When we weren't getting in touch with our inner child, we worked on bigger things. We learned how to build a pallet roof deck like nobody's business, helped the company engineers test their new technologies, and logged many exciting hours in the coolest machine shop I have ever encountered. I've seen power tools before, but my high school sure didn't have a precision-cutting waterjet.

Prior to interning in Alameda, I had no idea that an office environment could embody fun and games so productively. I thought that loving your job was an ideal that everyone strove for but never quite fulfilled, and the overlap between work and play was a rare occurrence in which both were diluted.

Not the case.

At Squid Labs, I discovered that work and play can be combined to produce an innovative passion that is exactly what the world needs to progress. I saw real people having a blast solving real problems and yielding results that will really make a difference. I want to have a job like that.

As if deciding to pursue a career in engineering wasn't a profound enough result of the internship, I took several other lessons back home with me. The West Coast lifestyle wowed me with its dramatic departure from my small-town New Hampshire comfort zone. I learned to love and navigate the Bay Area. I learned a lot about living and interacting with other people – and gained a whole new appreciation for all the dishes my parents do. I discovered the value of looking beyond what everything is; what it could be is entirely more exciting. Trying to balance this new understanding with my pre-existing pack-rat tendencies is the new challenge. My room isn't big enough to hold all the treasures I found in the basement.

Most importantly, I learned to persevere with confidence.

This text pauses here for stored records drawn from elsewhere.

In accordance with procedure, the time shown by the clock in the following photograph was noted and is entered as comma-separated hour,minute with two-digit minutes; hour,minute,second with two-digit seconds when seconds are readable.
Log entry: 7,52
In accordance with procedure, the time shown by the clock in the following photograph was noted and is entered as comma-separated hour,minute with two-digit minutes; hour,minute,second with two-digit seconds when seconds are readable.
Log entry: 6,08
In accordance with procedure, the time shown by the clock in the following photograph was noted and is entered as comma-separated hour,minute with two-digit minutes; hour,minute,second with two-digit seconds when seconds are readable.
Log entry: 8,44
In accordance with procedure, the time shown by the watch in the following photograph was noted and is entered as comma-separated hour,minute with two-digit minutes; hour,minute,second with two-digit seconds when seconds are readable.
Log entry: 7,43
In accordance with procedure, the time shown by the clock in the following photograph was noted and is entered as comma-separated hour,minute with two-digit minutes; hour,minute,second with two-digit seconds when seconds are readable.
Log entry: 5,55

As the only girl in our group of InvenTeams interns (not to mention a 16 year-old with experience limited to high school classes), I was honestly intimidated when I started, and I was overwhelmed when everyone at work seemed older, wiser and smarter. I frequently felt like I was more of a hindrance than help, and confused instead of learning.

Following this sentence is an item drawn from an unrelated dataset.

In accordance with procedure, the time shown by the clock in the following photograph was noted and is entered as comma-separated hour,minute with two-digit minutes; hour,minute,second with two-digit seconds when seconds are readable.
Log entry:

Disturbed and anxious, I called home several times to tell my parents this. But when I recounted my daily experiences, I found myself adeptly explaining the technologies and presentations I was supposedly so confused about. I realized that this uncertainty actually caused me to absorb an incredible amount of information that I might otherwise not have. I began to welcome (and even seek out!) intimidation. Moral of the story: Feeling intimidated is actually a good thing once you learn to appreciate it as such. If you don't surround yourself with people you can learn from (frequently the older, wiser, and smarter), how will you ever improve?

I'll take all of these important lessons with me as I start my freshman year at MIT this fall. In the meantime, they're proving useful during my gap year between high school and college, while I intern with the Lemelson-MIT Program and pursue my private pilot license. I also kept my Squid Labs experience in mind as I toured India and volunteered in Senegal, where the lesson on looking for what things can be spoke to me in entirely new ways. While in Senegal, my host sister Khadi passionately described to me her desire to go to university. After speaking (in French) to her and her mother about the important opportunities that could come from Khadi's formal education, we brainstormed ways to finance it. As we solved that and other challenges, I saw the transformation of a motivated girl's impossible dream into a motivated girl's reality. Sound familiar?

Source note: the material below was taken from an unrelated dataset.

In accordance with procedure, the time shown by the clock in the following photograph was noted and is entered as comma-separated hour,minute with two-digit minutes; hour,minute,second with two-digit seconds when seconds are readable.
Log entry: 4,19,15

As it turns out, the lessons I've learned through the Lemelson-MIT Program's mission extend far beyond science and engineering. And now, because I understood the importance of "exciting, empowering, and encouraging" my host sister, she is studying business, management, and communications at Senegal's premiere business university.

After the current adventures are over, perhaps I'll take up residence next to the Wienerschnitzel drive-thru for another internship at Squid Labs, this time bringing with me the whole new collection of lessons that I learned from my host sister.

Like all mind-blowing experiences, I'm left in the aftermath of the summer, wondering what hit me. It's been seven months since I left Alameda, and I haven't yet figured out how to answer that question. I'm starting to realize, though, that maybe words just can't do it justice.